His ideas and instructions are clearer, so the communication is better. “When Mourinho played Eto’o as a right back (during the 2010 second leg of the Champions’ League semi-final against Inter, 0-1), he did not simply write his name on a paper, he convinced him of the personal and collective interest that would come with playing in this position,” explains Carrière.
“To impose this, hard-work must be done. And Tuchel has this quality. That is why he likes the players who are able to adapt themselves, and that explains the choice of signing Thilo Kehrer.

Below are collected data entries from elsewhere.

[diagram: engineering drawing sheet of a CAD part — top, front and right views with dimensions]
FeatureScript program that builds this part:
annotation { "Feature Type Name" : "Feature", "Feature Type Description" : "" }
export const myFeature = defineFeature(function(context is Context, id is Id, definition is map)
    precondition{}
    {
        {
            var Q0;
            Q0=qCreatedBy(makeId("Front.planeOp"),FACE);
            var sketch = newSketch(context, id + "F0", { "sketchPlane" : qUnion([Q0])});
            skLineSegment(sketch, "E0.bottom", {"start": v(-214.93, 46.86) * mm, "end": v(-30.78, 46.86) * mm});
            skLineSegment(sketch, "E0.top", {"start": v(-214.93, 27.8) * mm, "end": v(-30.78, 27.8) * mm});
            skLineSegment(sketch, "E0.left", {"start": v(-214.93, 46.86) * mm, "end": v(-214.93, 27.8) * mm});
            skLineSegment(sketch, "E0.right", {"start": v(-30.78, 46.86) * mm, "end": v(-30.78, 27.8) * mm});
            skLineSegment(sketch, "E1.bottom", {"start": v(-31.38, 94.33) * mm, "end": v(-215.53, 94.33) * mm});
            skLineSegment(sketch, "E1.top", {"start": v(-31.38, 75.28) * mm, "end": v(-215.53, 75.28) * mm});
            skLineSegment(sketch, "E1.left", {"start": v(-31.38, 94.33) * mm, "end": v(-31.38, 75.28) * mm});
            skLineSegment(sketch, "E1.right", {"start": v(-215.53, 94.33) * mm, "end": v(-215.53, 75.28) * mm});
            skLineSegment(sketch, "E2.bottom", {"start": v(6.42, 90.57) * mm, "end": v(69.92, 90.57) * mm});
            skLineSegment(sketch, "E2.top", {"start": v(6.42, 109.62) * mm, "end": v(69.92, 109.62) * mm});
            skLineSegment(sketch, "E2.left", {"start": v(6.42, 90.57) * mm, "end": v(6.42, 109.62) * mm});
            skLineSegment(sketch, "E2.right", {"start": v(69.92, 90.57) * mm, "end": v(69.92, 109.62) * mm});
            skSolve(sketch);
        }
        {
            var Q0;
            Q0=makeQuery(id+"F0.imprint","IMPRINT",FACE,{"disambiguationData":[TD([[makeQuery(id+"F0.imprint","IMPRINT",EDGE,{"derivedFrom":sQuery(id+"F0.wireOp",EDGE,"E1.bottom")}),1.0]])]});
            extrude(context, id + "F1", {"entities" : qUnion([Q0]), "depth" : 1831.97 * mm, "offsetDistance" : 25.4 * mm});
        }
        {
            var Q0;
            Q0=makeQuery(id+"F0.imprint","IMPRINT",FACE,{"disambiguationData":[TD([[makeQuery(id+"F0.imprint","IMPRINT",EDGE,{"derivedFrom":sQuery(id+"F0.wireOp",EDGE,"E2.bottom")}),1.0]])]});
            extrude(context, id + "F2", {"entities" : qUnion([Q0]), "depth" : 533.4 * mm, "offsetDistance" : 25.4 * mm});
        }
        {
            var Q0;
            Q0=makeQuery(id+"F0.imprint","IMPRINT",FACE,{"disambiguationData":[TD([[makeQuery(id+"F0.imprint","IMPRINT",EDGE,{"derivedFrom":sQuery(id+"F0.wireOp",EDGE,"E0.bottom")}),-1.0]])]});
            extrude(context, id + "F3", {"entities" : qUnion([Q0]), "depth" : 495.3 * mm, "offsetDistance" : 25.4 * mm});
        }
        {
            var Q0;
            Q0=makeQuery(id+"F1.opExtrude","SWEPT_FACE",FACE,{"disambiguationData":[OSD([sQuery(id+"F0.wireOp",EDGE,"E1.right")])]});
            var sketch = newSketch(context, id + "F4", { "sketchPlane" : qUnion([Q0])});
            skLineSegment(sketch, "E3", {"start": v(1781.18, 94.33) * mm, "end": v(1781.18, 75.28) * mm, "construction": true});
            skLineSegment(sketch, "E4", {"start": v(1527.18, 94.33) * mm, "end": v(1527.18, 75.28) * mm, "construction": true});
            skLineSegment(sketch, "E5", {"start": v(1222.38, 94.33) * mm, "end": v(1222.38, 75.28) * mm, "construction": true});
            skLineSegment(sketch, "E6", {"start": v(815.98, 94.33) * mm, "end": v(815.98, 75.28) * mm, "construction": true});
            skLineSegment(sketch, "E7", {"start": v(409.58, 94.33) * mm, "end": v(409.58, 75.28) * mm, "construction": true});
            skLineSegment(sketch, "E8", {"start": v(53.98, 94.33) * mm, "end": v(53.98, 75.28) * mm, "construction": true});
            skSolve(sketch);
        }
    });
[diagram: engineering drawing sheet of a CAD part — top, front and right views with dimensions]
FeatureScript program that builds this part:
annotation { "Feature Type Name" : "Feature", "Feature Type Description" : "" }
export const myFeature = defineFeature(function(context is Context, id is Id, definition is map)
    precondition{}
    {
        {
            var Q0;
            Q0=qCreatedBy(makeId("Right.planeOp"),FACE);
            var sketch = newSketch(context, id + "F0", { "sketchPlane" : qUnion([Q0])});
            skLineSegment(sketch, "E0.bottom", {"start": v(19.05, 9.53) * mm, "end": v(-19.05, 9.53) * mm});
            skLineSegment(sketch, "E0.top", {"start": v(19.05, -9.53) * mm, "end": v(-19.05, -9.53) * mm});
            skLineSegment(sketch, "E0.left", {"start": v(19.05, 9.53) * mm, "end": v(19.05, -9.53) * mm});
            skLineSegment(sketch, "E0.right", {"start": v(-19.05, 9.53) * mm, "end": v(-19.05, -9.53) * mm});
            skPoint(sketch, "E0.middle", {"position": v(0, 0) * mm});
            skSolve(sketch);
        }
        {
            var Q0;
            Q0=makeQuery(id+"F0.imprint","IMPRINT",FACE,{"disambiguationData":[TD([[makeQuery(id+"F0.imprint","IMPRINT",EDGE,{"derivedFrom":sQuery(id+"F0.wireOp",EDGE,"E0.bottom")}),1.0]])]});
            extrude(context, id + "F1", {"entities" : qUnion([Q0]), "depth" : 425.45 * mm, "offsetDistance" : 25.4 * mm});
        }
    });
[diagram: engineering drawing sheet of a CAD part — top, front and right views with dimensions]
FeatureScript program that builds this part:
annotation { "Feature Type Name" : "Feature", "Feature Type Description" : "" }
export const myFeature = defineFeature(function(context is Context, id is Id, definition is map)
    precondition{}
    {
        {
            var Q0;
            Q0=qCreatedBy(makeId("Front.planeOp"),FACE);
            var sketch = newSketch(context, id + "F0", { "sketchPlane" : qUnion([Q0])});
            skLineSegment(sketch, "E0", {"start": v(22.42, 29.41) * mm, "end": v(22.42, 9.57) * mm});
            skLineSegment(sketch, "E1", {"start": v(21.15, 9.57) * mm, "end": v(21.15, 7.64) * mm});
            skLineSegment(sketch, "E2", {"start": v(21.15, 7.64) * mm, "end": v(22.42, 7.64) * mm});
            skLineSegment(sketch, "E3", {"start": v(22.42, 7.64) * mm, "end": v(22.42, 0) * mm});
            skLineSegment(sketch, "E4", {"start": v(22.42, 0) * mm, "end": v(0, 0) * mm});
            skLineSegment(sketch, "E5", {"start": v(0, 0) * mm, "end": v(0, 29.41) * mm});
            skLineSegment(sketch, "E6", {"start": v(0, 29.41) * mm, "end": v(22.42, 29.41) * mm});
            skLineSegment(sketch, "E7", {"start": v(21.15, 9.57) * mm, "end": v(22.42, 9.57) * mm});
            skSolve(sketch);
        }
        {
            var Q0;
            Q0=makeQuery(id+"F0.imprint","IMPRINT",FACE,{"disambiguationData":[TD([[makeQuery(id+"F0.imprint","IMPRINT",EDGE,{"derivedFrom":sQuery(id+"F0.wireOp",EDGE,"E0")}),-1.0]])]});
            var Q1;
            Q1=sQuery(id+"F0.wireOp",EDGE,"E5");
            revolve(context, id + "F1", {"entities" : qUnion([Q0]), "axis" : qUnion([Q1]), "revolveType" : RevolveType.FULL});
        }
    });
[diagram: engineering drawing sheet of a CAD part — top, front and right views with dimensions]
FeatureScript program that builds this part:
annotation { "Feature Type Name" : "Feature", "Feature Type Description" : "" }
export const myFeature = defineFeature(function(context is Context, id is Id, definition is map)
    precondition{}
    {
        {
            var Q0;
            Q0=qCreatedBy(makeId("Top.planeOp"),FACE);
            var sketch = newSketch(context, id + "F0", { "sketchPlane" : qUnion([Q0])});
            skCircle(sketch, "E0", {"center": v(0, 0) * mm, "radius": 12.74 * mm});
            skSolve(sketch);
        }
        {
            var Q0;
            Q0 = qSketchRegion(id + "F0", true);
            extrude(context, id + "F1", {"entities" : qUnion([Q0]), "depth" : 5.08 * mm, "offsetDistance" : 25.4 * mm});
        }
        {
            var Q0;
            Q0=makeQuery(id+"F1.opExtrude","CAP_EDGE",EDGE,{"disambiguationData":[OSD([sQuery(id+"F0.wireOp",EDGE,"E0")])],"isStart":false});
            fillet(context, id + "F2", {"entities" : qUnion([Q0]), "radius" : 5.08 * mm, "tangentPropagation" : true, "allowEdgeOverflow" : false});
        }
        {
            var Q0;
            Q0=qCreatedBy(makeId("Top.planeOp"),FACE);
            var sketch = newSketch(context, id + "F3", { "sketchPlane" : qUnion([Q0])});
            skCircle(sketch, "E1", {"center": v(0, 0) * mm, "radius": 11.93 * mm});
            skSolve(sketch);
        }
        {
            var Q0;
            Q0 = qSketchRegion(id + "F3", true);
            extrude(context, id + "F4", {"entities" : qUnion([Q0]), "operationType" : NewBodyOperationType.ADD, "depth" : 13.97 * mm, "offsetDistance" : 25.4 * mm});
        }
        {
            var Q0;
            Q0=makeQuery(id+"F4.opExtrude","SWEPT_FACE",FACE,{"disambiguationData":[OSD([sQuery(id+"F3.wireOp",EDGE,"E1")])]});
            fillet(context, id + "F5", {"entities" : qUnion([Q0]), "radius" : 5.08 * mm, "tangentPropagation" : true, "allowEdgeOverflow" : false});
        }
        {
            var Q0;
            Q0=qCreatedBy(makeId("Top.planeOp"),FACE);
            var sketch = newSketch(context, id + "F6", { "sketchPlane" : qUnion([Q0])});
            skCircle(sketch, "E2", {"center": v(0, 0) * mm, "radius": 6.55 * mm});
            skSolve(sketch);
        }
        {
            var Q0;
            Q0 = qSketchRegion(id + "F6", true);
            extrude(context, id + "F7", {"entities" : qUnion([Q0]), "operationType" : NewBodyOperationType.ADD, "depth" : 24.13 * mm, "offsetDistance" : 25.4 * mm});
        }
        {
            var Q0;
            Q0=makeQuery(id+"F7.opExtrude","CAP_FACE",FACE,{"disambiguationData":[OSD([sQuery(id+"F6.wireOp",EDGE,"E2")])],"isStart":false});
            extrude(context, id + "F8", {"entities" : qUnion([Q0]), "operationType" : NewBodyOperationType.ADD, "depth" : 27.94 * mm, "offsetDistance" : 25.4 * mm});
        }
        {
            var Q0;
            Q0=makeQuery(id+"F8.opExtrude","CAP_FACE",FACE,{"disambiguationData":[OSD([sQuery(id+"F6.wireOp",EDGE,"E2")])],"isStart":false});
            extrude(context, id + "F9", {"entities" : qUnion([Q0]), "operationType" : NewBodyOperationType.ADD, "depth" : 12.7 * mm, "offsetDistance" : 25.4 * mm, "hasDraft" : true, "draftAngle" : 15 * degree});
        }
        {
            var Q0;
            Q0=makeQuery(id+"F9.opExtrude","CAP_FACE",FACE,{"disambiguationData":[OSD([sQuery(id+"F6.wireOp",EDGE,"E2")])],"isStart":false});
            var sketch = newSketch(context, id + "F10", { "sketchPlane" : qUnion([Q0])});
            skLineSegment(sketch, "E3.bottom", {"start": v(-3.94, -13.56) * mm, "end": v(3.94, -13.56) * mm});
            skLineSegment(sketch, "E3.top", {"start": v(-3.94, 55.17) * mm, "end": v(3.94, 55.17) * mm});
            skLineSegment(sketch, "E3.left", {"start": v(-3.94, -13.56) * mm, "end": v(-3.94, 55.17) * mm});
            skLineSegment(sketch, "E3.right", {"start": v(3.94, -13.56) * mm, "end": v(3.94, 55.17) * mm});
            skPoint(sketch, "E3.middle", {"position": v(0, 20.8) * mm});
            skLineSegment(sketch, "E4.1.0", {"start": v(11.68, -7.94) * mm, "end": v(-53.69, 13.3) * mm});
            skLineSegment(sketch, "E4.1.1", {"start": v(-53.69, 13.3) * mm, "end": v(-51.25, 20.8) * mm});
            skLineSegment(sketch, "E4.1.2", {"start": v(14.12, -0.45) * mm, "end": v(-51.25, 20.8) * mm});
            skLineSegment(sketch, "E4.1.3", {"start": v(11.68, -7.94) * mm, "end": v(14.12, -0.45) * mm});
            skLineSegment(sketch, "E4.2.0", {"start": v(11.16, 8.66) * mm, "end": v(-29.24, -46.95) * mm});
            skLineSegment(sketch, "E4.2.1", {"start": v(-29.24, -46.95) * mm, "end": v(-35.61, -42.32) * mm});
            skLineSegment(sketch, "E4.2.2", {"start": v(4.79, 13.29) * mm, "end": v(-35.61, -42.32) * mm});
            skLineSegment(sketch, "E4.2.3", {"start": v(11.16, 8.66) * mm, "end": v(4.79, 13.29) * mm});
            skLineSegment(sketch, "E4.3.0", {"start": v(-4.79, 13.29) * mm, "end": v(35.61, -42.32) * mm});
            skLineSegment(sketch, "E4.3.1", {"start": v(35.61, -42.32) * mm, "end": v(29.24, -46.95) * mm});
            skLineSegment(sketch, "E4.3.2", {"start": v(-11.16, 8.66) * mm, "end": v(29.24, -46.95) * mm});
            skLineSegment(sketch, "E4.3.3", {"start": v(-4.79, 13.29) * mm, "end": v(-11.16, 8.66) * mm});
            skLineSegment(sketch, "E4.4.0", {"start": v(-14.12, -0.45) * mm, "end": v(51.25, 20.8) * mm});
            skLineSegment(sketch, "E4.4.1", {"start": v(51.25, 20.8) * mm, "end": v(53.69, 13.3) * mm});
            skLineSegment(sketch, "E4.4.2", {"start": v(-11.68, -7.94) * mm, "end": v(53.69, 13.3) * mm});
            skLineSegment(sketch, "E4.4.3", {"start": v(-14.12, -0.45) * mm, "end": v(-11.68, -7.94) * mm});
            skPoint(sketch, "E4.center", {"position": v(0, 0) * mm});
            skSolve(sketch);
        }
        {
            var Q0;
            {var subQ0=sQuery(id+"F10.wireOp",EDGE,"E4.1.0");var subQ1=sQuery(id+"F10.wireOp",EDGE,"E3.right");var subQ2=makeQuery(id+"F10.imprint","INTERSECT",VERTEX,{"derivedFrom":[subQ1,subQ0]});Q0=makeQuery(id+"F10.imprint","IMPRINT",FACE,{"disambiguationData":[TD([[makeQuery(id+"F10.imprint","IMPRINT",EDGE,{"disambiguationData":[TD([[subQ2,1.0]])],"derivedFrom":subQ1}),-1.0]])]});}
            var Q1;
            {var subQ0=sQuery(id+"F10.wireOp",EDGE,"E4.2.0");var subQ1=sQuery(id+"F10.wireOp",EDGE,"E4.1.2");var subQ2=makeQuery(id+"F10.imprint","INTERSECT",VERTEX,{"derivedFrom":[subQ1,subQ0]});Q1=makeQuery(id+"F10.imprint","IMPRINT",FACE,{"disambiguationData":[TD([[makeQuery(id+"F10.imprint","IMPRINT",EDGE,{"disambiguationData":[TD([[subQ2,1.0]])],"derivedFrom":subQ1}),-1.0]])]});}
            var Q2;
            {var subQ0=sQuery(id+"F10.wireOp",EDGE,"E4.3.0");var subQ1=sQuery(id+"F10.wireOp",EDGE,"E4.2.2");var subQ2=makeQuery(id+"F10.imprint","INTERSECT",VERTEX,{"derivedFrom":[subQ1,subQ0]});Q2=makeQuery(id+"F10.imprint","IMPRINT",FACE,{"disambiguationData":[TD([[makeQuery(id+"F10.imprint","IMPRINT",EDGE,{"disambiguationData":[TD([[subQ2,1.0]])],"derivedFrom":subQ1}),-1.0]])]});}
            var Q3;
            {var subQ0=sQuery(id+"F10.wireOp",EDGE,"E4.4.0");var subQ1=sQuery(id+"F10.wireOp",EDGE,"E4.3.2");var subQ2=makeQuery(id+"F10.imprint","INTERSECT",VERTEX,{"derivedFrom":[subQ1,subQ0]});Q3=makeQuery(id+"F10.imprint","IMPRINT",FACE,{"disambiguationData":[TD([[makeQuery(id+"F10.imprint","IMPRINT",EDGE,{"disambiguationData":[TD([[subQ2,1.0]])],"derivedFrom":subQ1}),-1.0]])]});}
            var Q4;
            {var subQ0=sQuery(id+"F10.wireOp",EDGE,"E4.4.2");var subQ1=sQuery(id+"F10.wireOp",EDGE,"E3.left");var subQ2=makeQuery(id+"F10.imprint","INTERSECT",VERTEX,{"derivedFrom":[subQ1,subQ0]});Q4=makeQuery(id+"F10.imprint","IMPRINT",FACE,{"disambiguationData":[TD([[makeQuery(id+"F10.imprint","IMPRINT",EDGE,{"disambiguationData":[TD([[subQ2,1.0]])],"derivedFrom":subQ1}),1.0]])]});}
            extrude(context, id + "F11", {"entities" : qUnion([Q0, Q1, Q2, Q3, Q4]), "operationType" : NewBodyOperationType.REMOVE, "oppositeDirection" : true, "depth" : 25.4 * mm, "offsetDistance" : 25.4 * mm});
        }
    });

In Germany, he obviously observed the role of Philipp Lahm with Bayern and the German national team, capable of playing in midfield or at the back, just like Marquinhos. He belongs to this new generation of coaches embodied by people like Guardiola and Klopp, very comfortable with both man management and tactical analysis.”
He has an influence during the games
Even if the positions across the squad are not as filled as he would have wanted, Tuchel has a very competitive team with which he can use different systems. “Today, the trend is to change tactical system mid-game,” underlines Carrière. “There is no need to make changes, you can keep the same starting line-up and your team evolves.”
Even if changes are sometimes guided by circumstances (injuries, suspensions, absence of a holding midfielder), it is first and foremost, a basic principle with Tuchel. “He is always looking for switches, even during the game. He never stays with his arms crossed,” says Luis Fernandez.
“Players can feel when a coach has an impact on the game or, at least, tries everything to control or reverse a difficult situation.” Unlike Unai Emery, and even Laurent Blanc who both stuck with the 4-3-3, Tuchel used the supremacy of the club in Ligue 1 to safely experiment with many different systems.
Until now, everybody is charmed by Tuchel. But at PSG, the season starts tonight.